## BEGIN Task inputs
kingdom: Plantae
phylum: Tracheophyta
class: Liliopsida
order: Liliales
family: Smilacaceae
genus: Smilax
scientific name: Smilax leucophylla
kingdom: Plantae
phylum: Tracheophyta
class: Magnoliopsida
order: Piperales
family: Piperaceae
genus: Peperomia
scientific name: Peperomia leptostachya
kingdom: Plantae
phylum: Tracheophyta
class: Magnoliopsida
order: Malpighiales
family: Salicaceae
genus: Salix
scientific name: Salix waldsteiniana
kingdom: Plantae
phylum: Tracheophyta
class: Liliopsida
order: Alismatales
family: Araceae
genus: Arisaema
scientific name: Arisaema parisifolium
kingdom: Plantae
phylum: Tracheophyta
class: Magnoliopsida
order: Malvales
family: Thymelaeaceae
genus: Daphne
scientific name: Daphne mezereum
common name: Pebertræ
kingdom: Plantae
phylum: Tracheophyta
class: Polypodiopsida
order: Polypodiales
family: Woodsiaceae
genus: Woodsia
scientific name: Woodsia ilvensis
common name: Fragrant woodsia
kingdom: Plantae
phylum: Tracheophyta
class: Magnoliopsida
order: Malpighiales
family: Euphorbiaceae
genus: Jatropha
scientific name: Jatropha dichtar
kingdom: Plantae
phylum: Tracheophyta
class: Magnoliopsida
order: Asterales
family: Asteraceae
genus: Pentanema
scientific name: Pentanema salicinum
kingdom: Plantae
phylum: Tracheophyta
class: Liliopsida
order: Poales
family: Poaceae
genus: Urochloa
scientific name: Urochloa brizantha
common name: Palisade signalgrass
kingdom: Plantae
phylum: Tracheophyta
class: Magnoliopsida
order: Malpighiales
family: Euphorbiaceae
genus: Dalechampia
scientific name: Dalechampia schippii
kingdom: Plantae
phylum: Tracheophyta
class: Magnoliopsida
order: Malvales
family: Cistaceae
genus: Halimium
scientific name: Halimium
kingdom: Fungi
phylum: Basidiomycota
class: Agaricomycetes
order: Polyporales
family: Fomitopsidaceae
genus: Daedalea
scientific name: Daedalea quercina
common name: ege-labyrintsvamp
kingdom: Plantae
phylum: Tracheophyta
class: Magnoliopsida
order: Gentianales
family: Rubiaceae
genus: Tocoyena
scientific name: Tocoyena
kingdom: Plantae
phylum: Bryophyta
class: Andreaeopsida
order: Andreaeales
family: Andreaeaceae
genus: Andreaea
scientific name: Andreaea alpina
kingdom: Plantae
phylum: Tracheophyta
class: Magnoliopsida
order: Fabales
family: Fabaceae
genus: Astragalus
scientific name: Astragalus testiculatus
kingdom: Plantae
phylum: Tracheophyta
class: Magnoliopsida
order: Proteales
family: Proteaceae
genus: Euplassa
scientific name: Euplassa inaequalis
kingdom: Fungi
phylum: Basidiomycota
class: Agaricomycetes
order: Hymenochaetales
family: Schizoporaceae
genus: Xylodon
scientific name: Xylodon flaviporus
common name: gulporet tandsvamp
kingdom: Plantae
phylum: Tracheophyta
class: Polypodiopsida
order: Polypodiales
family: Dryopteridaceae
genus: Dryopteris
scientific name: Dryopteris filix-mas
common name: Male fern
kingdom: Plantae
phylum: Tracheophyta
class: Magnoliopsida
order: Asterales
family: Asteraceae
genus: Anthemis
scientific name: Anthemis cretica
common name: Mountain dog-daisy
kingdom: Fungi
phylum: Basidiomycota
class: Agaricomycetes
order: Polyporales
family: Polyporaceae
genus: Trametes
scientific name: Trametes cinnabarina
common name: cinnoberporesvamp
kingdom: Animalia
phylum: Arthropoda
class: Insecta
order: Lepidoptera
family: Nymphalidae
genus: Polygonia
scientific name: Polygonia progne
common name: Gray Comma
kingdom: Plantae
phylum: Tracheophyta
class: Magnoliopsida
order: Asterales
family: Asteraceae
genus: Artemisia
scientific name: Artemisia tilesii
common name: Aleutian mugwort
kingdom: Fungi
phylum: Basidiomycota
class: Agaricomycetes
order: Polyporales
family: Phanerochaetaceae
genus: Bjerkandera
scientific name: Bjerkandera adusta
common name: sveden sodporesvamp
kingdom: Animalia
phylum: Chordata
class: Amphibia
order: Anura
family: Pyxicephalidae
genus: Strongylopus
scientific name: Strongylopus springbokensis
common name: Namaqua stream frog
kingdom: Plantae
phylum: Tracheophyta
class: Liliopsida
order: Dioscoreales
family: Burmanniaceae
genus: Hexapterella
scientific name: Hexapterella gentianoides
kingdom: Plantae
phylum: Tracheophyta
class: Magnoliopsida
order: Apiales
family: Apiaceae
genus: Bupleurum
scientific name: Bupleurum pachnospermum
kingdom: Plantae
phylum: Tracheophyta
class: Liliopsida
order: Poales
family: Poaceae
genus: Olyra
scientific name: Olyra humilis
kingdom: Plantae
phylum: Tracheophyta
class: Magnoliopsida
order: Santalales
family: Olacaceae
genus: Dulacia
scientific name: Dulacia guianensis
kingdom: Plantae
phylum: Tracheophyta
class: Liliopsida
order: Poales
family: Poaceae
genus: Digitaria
## END Task inputs
[Aim]:
Copy every one of the rows above word for word, changing nothing.

[Worked answer]:
kingdom: Plantae
phylum: Tracheophyta
class: Liliopsida
order: Liliales
family: Smilacaceae
genus: Smilax
scientific name: Smilax leucophylla
kingdom: Plantae
phylum: Tracheophyta
class: Magnoliopsida
order: Piperales
family: Piperaceae
genus: Peperomia
scientific name: Peperomia leptostachya
kingdom: Plantae
phylum: Tracheophyta
class: Magnoliopsida
order: Malpighiales
family: Salicaceae
genus: Salix
scientific name: Salix waldsteiniana
kingdom: Plantae
phylum: Tracheophyta
class: Liliopsida
order: Alismatales
family: Araceae
genus: Arisaema
scientific name: Arisaema parisifolium
kingdom: Plantae
phylum: Tracheophyta
class: Magnoliopsida
order: Malvales
family: Thymelaeaceae
genus: Daphne
scientific name: Daphne mezereum
common name: Pebertræ
kingdom: Plantae
phylum: Tracheophyta
class: Polypodiopsida
order: Polypodiales
family: Woodsiaceae
genus: Woodsia
scientific name: Woodsia ilvensis
common name: Fragrant woodsia
kingdom: Plantae
phylum: Tracheophyta
class: Magnoliopsida
order: Malpighiales
family: Euphorbiaceae
genus: Jatropha
scientific name: Jatropha dichtar
kingdom: Plantae
phylum: Tracheophyta
class: Magnoliopsida
order: Asterales
family: Asteraceae
genus: Pentanema
scientific name: Pentanema salicinum
kingdom: Plantae
phylum: Tracheophyta
class: Liliopsida
order: Poales
family: Poaceae
genus: Urochloa
scientific name: Urochloa brizantha
common name: Palisade signalgrass
kingdom: Plantae
phylum: Tracheophyta
class: Magnoliopsida
order: Malpighiales
family: Euphorbiaceae
genus: Dalechampia
scientific name: Dalechampia schippii
kingdom: Plantae
phylum: Tracheophyta
class: Magnoliopsida
order: Malvales
family: Cistaceae
genus: Halimium
scientific name: Halimium
kingdom: Fungi
phylum: Basidiomycota
class: Agaricomycetes
order: Polyporales
family: Fomitopsidaceae
genus: Daedalea
scientific name: Daedalea quercina
common name: ege-labyrintsvamp
kingdom: Plantae
phylum: Tracheophyta
class: Magnoliopsida
order: Gentianales
family: Rubiaceae
genus: Tocoyena
scientific name: Tocoyena
kingdom: Plantae
phylum: Bryophyta
class: Andreaeopsida
order: Andreaeales
family: Andreaeaceae
genus: Andreaea
scientific name: Andreaea alpina
kingdom: Plantae
phylum: Tracheophyta
class: Magnoliopsida
order: Fabales
family: Fabaceae
genus: Astragalus
scientific name: Astragalus testiculatus
kingdom: Plantae
phylum: Tracheophyta
class: Magnoliopsida
order: Proteales
family: Proteaceae
genus: Euplassa
scientific name: Euplassa inaequalis
kingdom: Fungi
phylum: Basidiomycota
class: Agaricomycetes
order: Hymenochaetales
family: Schizoporaceae
genus: Xylodon
scientific name: Xylodon flaviporus
common name: gulporet tandsvamp
kingdom: Plantae
phylum: Tracheophyta
class: Polypodiopsida
order: Polypodiales
family: Dryopteridaceae
genus: Dryopteris
scientific name: Dryopteris filix-mas
common name: Male fern
kingdom: Plantae
phylum: Tracheophyta
class: Magnoliopsida
order: Asterales
family: Asteraceae
genus: Anthemis
scientific name: Anthemis cretica
common name: Mountain dog-daisy
kingdom: Fungi
phylum: Basidiomycota
class: Agaricomycetes
order: Polyporales
family: Polyporaceae
genus: Trametes
scientific name: Trametes cinnabarina
common name: cinnoberporesvamp
kingdom: Animalia
phylum: Arthropoda
class: Insecta
order: Lepidoptera
family: Nymphalidae
genus: Polygonia
scientific name: Polygonia progne
common name: Gray Comma
kingdom: Plantae
phylum: Tracheophyta
class: Magnoliopsida
order: Asterales
family: Asteraceae
genus: Artemisia
scientific name: Artemisia tilesii
common name: Aleutian mugwort
kingdom: Fungi
phylum: Basidiomycota
class: Agaricomycetes
order: Polyporales
family: Phanerochaetaceae
genus: Bjerkandera
scientific name: Bjerkandera adusta
common name: sveden sodporesvamp
kingdom: Animalia
phylum: Chordata
class: Amphibia
order: Anura
family: Pyxicephalidae
genus: Strongylopus
scientific name: Strongylopus springbokensis
common name: Namaqua stream frog
kingdom: Plantae
phylum: Tracheophyta
class: Liliopsida
order: Dioscoreales
family: Burmanniaceae
genus: Hexapterella
scientific name: Hexapterella gentianoides
kingdom: Plantae
phylum: Tracheophyta
class: Magnoliopsida
order: Apiales
family: Apiaceae
genus: Bupleurum
scientific name: Bupleurum pachnospermum
kingdom: Plantae
phylum: Tracheophyta
class: Liliopsida
order: Poales
family: Poaceae
genus: Olyra
scientific name: Olyra humilis
kingdom: Plantae
phylum: Tracheophyta
class: Magnoliopsida
order: Santalales
family: Olacaceae
genus: Dulacia
scientific name: Dulacia guianensis
kingdom: Plantae
phylum: Tracheophyta
class: Liliopsida
order: Poales
family: Poaceae
genus: Digitaria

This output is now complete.